Immunofluorescence analysis of occludin in experimental groups (A–L). Representative photomicrographs showing immunodetection of occludin (red) in the experimental groups. Cell nuclei were labeled with DAPI (blue). Occludin-positive (white arrow) basolateral and apical regions of Sertoli cells were observed in each experimental group. Occludin-positive cells were decreased in the MSG group. Scale bar: 50 μm.

Figure 8

Representative photomicrographs of ZO-1 (A1–D1) and occludin (A2–D2) immunostained testis tissue samples. Similar ZO-1 and occludin immunostaining in the basolateral regions of Sertoli cells was observed in the control (A1,B1) and APO (A2,B2) groups. Decreased ZO-1 (C1) and occludin (C2) immunostaining were observed in the basolateral regions of Sertoli cells in the MSG group.
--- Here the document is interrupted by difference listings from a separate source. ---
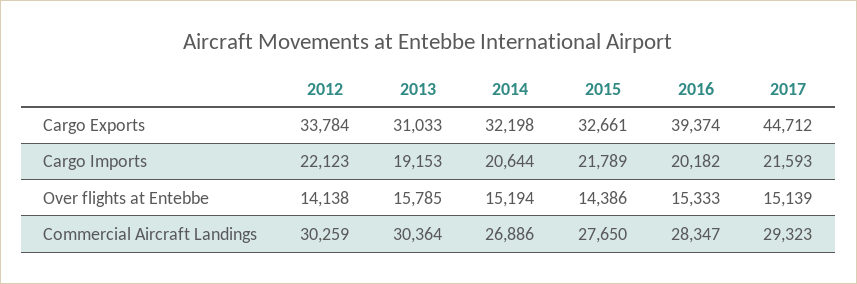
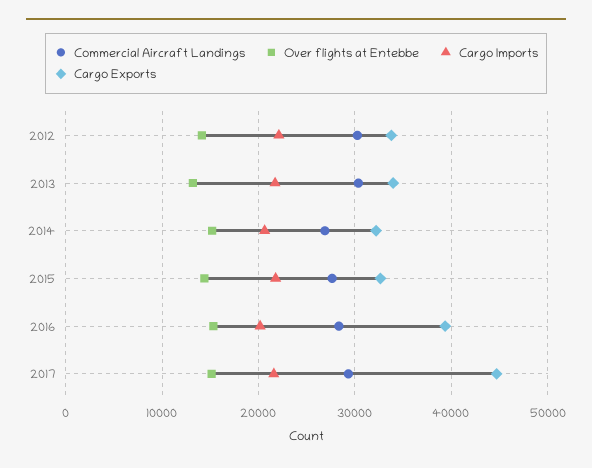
  {
    "Cargo Exports": {
      "2012": 33784,
-     "2013": 31033,
+     "2013": 34000,
      "2014": 32198,
      "2015": 32661,
      "2016": 39374,
      "2017": 44712
    },
    "Cargo Imports": {
      "2012": 22123,
-     "2013": 19153,
+     "2013": 22000,
      "2014": 20644,
      "2015": 21789,
      "2016": 20182,
      "2017": 21593
    },
    "Over flights at Entebbe": {
      "2012": 14138,
-     "2013": 15785,
+     "2013": 13000,
      "2014": 15194,
      "2015": 14386,
      "2016": 15333,
      "2017": 15139
    },
    "Commercial Aircraft Landings": {
      "2012": 30259,
      "2013": 30364,
      "2014": 26886,
      "2015": 27650,
      "2016": 28347,
      "2017": 29323
    }
  }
Increased ZO-1 (D1) and occludin (D2) immunostaining in the basolateral regions of Sertoli cells were observed in the MSG + APO group. Black arrows show ZO-1 and occludin-positive regions of the cells. Scale bar: 50 μm.

Figure 9

NOX-2 (A), ZO-1 (B), and occludin (C) immunoreactivity densities in the experimental groups. * p < 0.05, *** p < 0.001 vs. control group. ⁺⁺ p <0.01; ⁺⁺⁺ p <0.001 vs. MSG group; ^ααα p < 0.001 vs. APO group. Values are given as the mean ± SD.

Figure 10

Representative electron micrographs of testis samples in the experimental groups. The regular morphology of tight junctions (arrow) between adjacent Sertoli cells and numerous spermatozoa (s) were observed in the control (A) and APO (B) groups. Degenerated tight junctions (arrowhead) and lipid droplets (LD) in the cytoplasm were observed in the MSG group (C). Normal organization of seminiferous tubules and tight junction morphology (arrowhead) with few lipid droplets (LD) in the cytoplasm were observed in MSG + APO (D) group. St: Sertoli cell, s: spermatozoa, LD: lipid droplets. Ultrathin sections were contrasted with uranyl-acetate-lead citrate.